There isn’t a lot of debate about the fact that second-year running back Najee Harris is going to be the most important player on offense this year, the first season of the post-Ben Roethlisberger era. That is the expectation, that the offense is going to have to go through him, on the ground and through the air, for the unit to have success.
But that also extends beyond the field. The Alabama product has actually spoken at length, even going back to last season, about his preparations for stepping into a leadership role, steps toward which he has taken this offseason, and which Cameron Heyward, the team’s defensive captain, believes needs to be in full bloom this year.
“Going forward, as a leader of this team, I feel like Najee’s got to be the guy on offense”, he recently told John Middlekauff on the 3 & Out podcast. “They’re gonna be giving him the rock a lot more offense, so he’s got to be willing to not only let his play speak, but he’s got to speak as well”.
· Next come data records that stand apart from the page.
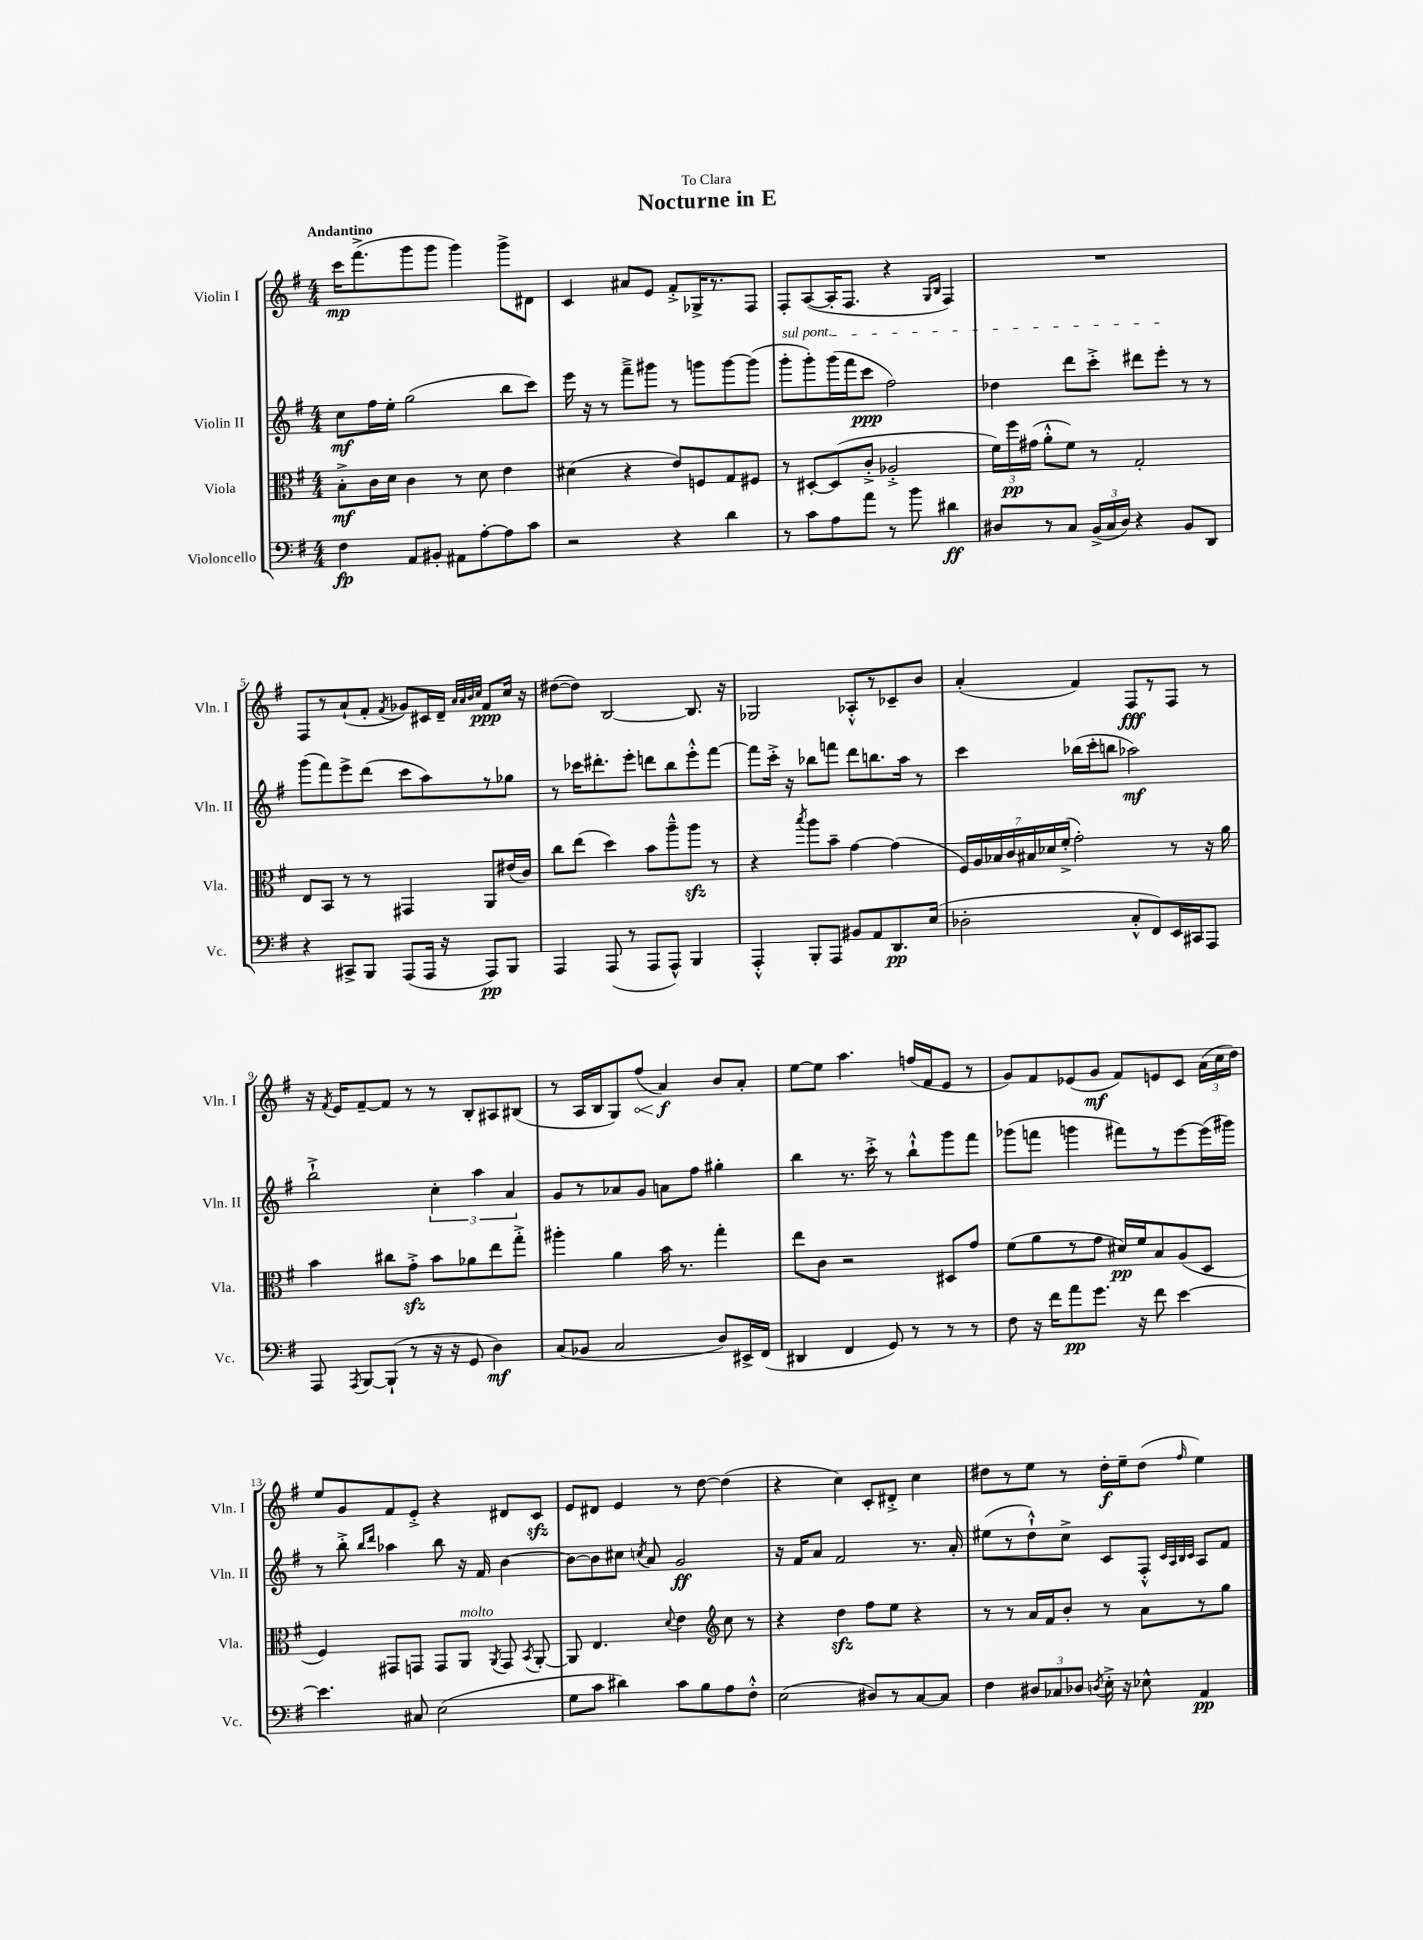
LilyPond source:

\header { title = "Nocturne in E" dedication = "To Clara" }
<<
\new StaffGroup <<
\new Staff = "s0" \with { instrumentName = "Violin I" shortInstrumentName = "Vln. I" } {
    \clef treble \key g \major \numericTimeSignature \time 4/4 \tempo "Andantino"
    \autoBeamOff c'''16[\mp fis'''8.->( g'''8 g'''8] g'''4) g'''8[-> dis'8] |
    c'4 ais'8[ e'8] fis'8[-.-> ges16-> r8. fis8] |
    fis8[-. a8~( a16-. fis8.] r4 \grace { g16[ b16] } fis4) |
    R1 |
    fis8[ r8 a'8-!( fis'8]-. \acciaccatura { fis'8 } ges'8[) cis'16 d'16]-- \grace { a'32[ a'32 b'32 c''32] } fis'8[\ppp c''16] r16 |
    dis''8[~( dis''8]) b2~ b8. r16 |
    ges2 aes8[-.-^ r8 ces'8-- b'8] |
    a'4-.( fis'4) fis8[\fff r8 fis8] r8 |
    r16 \acciaccatura { fis'8 } e'16[ fis'8~-- fis'8] r8 r8 b8[-. ais8 bis8]( |
    r8 a16[ b16 g8) \once \override Hairpin.circled-tip = ##t fis''8]\<( a'4\f\!) b'8[ a'8]-. |
    e''8[~ e''8] a''4. f''16[( fis'16 e'8] r8 |
    g'8[) fis'8 ees'8( g'8]\mf fis'8[) e'8 c'8] \tuplet 3/2 { a'16[( c''16 d''16]) } |
    e''8[ g'8 fis'8 e'8]-.-> r4 dis'8[ c'8]\sfz |
    e'8[ dis'8] e'4 r8 d''8~ d''4( |
    r4 c''4) c'8[-. dis'8]-.-> c''4 |
    dis''8[ r8 e''8] r8 dis''16[-.\f e''16-- dis''8]( \grace { fis''16 } e''4) \bar "|." |
}
\new Staff = "s1" \with { instrumentName = "Violin II" shortInstrumentName = "Vln. II" } {
    \clef treble \key g \major \numericTimeSignature \time 4/4
    \autoBeamOff c''8[\mf fis''16 e''16]-. g''2( b''8[ c'''8]) |
    e'''16 r16 r8 fis'''8[---> gis'''8] r8 g'''8[ g'''8~ g'''8]( |
    \once \override TextSpanner.bound-details.left.text = \markup { \italic "sul pont." } g'''8[-.\startTextSpan g'''8-.) g'''16( fis'''16 c'''8]\ppp fis''2) |
    des''4 d'''8[ c'''8]-.-> dis'''8[ e'''8]-.\stopTextSpan r8 r8 |
    g'''8[( fis'''8) e'''8-> d'''8]( c'''8[ a''8) r8 ges''8] |
    r8 ces'''16[ dis'''8.-. e'''8]-. d'''8[ b''8 e'''8-.-^ fis'''8]~ |
    fis'''8[ c'''16]-.-> r16 bes''8[ f'''8] d'''8[ b''8. a''16] r8 |
    c'''4 bes''16[( c'''16-. b''8] aes''2\mf) |
    b''2-!-> \tuplet 3/2 { c''4-. a''4 a'4 } |
    g'8[ r8 aes'8 g'8] a'8[ fis''8] gis''4-. |
    b''4 r8. c'''16-.-> r8 b''8[-!-^ g'''8 fis'''8] |
    ges'''8[( f'''8] g'''4 fis'''8[) r8 e'''8~ e'''16( gis'''16]) |
    r8 b''8-.-> \grace { b''16[ d'''16] } aes''4 b''8 r16 fis'16 b'4~ |
    b'8[~ b'8 cis''8] \acciaccatura { c''8 } a'8 g'2\ff |
    r16 fis'16[ a'8] fis'2 r8. a'16-. |
    eis''8[( r8 d''8-!-^) c''8]-> c'8[ fis8]-.-^ \grace { c'32[ a32 b32 c'32] } a8[ fis'8] \bar "|." |
}
\new Staff = "s2" \with { instrumentName = "Viola" shortInstrumentName = "Vla." } {
    \clef alto \key g \major \numericTimeSignature \time 4/4
    \autoBeamOff b8[-.->\mf c'16 d'16] c'4 r8 d'8 e'4 |
    dis'4( r4 e'8[) f8 g8 fis8] |
    r8 dis8[~-. dis8( c'8]-.-> aes2-.-> |
    \tuplet 3/2 { fis'16[) fis''16\pp gis'16]( } a'8[-.-^ fis'8]) r8 g2-. |
    e8[ b,8] r8 r8 gis,4 a,8[ eis'16( c'16]) |
    c''8[ e''8]( d''4) b'8[ a''8---^ a''8]\sfz r8 |
    r4 \acciaccatura { b''8 } a''8[ b'8]-- g'4~ g'4( |
    \tuplet 7/4 { fis16[) a16 bes16 c'16 bis16 des'16 fis'16]-.->( } g'2-.) r8 r16 a'16 |
    b'4 cis''8[ g'8]-.->\sfz b'8[ aes'8 e''8 g''8]-.-> |
    ais''4-. a'4 b'16 r8. g''4-. |
    e''8[ c'8] r2 dis8[ g'8] |
    fis'8[( a'8 r8 g'8] dis'16[\pp) fis'16 b8 a8( d8] |
    fis4) gis,8[ g,8] g,8[ a,8]^\markup { \italic "molto" } \acciaccatura { a,8 } g,8 \acciaccatura { b,8 } a,8~-. |
    a,8 e4. \appoggiatura { d'8 } e'4 \clef treble c''8 r8 |
    r4 d''4\sfz fis''8[ e''8] r4 |
    r8 r8 a'16[ fis'16 b'8]-. r8 a'8[ r8 g''8] \bar "|." |
}
\new Staff = "s3" \with { instrumentName = "Violoncello" shortInstrumentName = "Vc." } {
    \clef bass \key g \major \numericTimeSignature \time 4/4
    \autoBeamOff fis4\fp a,8[ bis,8]-. ais,8[ a8~-. a8 c'8] |
    r2 r4 d'4 |
    r8 c'8[ a8 a'8] r8 b'8 dis'4\ff |
    dis8[ r8 c8] \tuplet 3/2 { b,16[->( c16 dis16]) } r4 b,8[ d,8] |
    r4 cis,8[-> b,,8] a,,8[( a,,16] r16 a,,8[\pp) b,,8] |
    a,,4 a,,8( r8 a,,8[ a,,8]-^) b,,4 |
    a,,4-.-^ b,,8[-. a,,8] bis,8[ a,8 d,8.\pp e16]( |
    des2-. c8[-.-^ fis,8) e,16 cis,16 a,,8] |
    a,,8 \acciaccatura { a,,8 } b,,8[~ b,,8]-!( r8 r16 r16 g,8 d4\mf) |
    c8[( bes,8] c2 d8[) eis,16-> fis,16]( |
    dis,4 fis,4 g,8) r8 r8 r8 |
    fis8 r16 fis'16[ a'8\pp g'8.] r16 fis'8 e'4~ |
    e'4. cis8 e2( |
    g8[ c'8] dis'4) c'8[ b8 a8 fis8]-.-^ |
    e2( dis8[) r8 c8~ c8] |
    fis4 \tuplet 3/2 { dis8[ ces8 des8] } \acciaccatura { d8 } e16-.-> r16 ees8-^ a,4\pp \bar "|." |
}
>>
>>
Drafted in the first round last season, Harris led the NFL in touches and rushed for 1,200 yards with 1,667 yards from scrimmage. He scored 10 times and was ultimately named to the Pro Bowl as an alternate, replacing the Cincinnati Bengals’ Joe Mixon.
Roethlisberger was the guy on offense last year in a way he never was before, following the retirements or departures of so many other key players on that side of the ball, particularly center Maurkice Pouncey. JuJu Smith-Schuster was the only other one who came close, but he spent most of the year injured.
Now Big Ben is retired, and Smith-Schuster is in Kansas City. Nobody else has really shown leadership credentials, so it’s got to be Harris, who has always appeared to have the makeup for such a role even when he was coming out of school.
“You’ve had Ben Roethlisberger for so long. This is a great opportunity for Najee Harris to be the catalyst for everybody on offense”, Heyward said. “There’s so many moving parts, so many new positions we have, but Najee should be the staple. Najee should be the guy that Coach T refers to as the straw that stirs the drink. Najee’s got to be that way on offense”.
Harris is already the straw that stirs the drink from a schematic standpoint, the same way that Le’Veon Bell was at the height of his powers. But at the same time, he is also going to have to be that voice in the locker room that gathers everybody together and sets them focused on a collective purpose.
But it’s a role he’s been preparing for, a role that the team drafted him with the expectation that he would eventually adopt, for the better part of the last year at least. He knew this was coming, and it also very much seems to be what he wants. He won’t be alone—other guys like James Daniels and Pat Freiermuth can begin to shoulder some of the load, as well as whoever the starting quarterback is—but he’s going to be the face that everybody sees, and so he also has to be the voice that everybody hears.